*Objective*.
Repeat every line below exactly, word for word.

(Records from a dataset)
┏━━
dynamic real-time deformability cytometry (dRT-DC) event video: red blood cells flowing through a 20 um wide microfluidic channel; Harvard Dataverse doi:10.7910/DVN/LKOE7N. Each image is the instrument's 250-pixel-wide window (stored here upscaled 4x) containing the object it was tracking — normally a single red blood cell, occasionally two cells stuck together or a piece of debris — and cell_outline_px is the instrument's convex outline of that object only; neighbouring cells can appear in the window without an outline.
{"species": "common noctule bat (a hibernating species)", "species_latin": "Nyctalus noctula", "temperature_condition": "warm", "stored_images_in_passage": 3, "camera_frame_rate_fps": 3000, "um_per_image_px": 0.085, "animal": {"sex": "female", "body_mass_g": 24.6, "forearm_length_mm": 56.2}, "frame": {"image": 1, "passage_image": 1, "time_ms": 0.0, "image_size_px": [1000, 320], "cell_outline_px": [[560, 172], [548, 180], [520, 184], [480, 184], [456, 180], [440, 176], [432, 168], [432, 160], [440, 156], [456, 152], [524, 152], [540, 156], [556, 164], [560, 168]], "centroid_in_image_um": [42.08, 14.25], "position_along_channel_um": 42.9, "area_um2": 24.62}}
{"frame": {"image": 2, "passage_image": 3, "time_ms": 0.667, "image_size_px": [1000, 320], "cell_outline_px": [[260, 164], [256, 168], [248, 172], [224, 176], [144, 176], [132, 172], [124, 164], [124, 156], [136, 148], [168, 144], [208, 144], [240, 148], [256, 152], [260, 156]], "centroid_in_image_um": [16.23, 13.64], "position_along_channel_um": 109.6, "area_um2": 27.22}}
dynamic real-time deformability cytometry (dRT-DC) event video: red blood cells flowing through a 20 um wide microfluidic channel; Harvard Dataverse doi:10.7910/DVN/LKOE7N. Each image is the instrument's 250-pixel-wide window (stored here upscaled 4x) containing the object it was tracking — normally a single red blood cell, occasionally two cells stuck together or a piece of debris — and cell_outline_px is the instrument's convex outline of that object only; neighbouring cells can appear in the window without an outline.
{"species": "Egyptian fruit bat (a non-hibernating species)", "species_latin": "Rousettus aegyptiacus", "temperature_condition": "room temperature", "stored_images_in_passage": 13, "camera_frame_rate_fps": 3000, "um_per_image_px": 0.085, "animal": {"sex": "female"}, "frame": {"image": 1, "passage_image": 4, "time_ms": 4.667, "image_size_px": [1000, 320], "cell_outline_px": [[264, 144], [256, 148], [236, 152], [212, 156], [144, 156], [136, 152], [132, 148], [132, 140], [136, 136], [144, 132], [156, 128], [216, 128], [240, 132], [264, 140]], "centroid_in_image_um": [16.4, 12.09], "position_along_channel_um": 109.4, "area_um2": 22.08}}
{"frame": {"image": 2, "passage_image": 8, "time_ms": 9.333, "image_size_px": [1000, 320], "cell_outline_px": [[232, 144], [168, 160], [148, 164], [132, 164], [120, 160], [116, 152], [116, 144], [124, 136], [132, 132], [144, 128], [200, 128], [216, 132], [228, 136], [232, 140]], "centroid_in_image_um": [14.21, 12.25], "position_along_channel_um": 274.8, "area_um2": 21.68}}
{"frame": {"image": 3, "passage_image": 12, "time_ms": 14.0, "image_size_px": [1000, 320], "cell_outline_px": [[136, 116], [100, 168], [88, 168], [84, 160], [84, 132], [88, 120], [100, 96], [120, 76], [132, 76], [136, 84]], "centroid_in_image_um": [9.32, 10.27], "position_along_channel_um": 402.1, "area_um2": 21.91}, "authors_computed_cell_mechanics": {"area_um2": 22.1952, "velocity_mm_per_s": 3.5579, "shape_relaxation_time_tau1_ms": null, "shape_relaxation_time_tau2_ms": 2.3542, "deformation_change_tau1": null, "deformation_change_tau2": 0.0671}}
┗━━
*Exercise solution*.
dynamic real-time deformability cytometry (dRT-DC) event video: red blood cells flowing through a 20 um wide microfluidic channel; Harvard Dataverse doi:10.7910/DVN/LKOE7N. Each image is the instrument's 250-pixel-wide window (stored here upscaled 4x) containing the object it was tracking — normally a single red blood cell, occasionally two cells stuck together or a piece of debris — and cell_outline_px is the instrument's convex outline of that object only; neighbouring cells can appear in the window without an outline.
{"species": "common noctule bat (a hibernating species)", "species_latin": "Nyctalus noctula", "temperature_condition": "warm", "stored_images_in_passage": 3, "camera_frame_rate_fps": 3000, "um_per_image_px": 0.085, "animal": {"sex": "female", "body_mass_g": 24.6, "forearm_length_mm": 56.2}, "frame": {"image": 1, "passage_image": 1, "time_ms": 0.0, "image_size_px": [1000, 320], "cell_outline_px": [[560, 172], [548, 180], [520, 184], [480, 184], [456, 180], [440, 176], [432, 168], [432, 160], [440, 156], [456, 152], [524, 152], [540, 156], [556, 164], [560, 168]], "centroid_in_image_um": [42.08, 14.25], "position_along_channel_um": 42.9, "area_um2": 24.62}}
{"frame": {"image": 2, "passage_image": 3, "time_ms": 0.667, "image_size_px": [1000, 320], "cell_outline_px": [[260, 164], [256, 168], [248, 172], [224, 176], [144, 176], [132, 172], [124, 164], [124, 156], [136, 148], [168, 144], [208, 144], [240, 148], [256, 152], [260, 156]], "centroid_in_image_um": [16.23, 13.64], "position_along_channel_um": 109.6, "area_um2": 27.22}}
dynamic real-time deformability cytometry (dRT-DC) event video: red blood cells flowing through a 20 um wide microfluidic channel; Harvard Dataverse doi:10.7910/DVN/LKOE7N. Each image is the instrument's 250-pixel-wide window (stored here upscaled 4x) containing the object it was tracking — normally a single red blood cell, occasionally two cells stuck together or a piece of debris — and cell_outline_px is the instrument's convex outline of that object only; neighbouring cells can appear in the window without an outline.
{"species": "Egyptian fruit bat (a non-hibernating species)", "species_latin": "Rousettus aegyptiacus", "temperature_condition": "room temperature", "stored_images_in_passage": 13, "camera_frame_rate_fps": 3000, "um_per_image_px": 0.085, "animal": {"sex": "female"}, "frame": {"image": 1, "passage_image": 4, "time_ms": 4.667, "image_size_px": [1000, 320], "cell_outline_px": [[264, 144], [256, 148], [236, 152], [212, 156], [144, 156], [136, 152], [132, 148], [132, 140], [136, 136], [144, 132], [156, 128], [216, 128], [240, 132], [264, 140]], "centroid_in_image_um": [16.4, 12.09], "position_along_channel_um": 109.4, "area_um2": 22.08}}
{"frame": {"image": 2, "passage_image": 8, "time_ms": 9.333, "image_size_px": [1000, 320], "cell_outline_px": [[232, 144], [168, 160], [148, 164], [132, 164], [120, 160], [116, 152], [116, 144], [124, 136], [132, 132], [144, 128], [200, 128], [216, 132], [228, 136], [232, 140]], "centroid_in_image_um": [14.21, 12.25], "position_along_channel_um": 274.8, "area_um2": 21.68}}
{"frame": {"image": 3, "passage_image": 12, "time_ms": 14.0, "image_size_px": [1000, 320], "cell_outline_px": [[136, 116], [100, 168], [88, 168], [84, 160], [84, 132], [88, 120], [100, 96], [120, 76], [132, 76], [136, 84]], "centroid_in_image_um": [9.32, 10.27], "position_along_channel_um": 402.1, "area_um2": 21.91}, "authors_computed_cell_mechanics": {"area_um2": 22.1952, "velocity_mm_per_s": 3.5579, "shape_relaxation_time_tau1_ms": null, "shape_relaxation_time_tau2_ms": 2.3542, "deformation_change_tau1": null, "deformation_change_tau2": 0.0671}}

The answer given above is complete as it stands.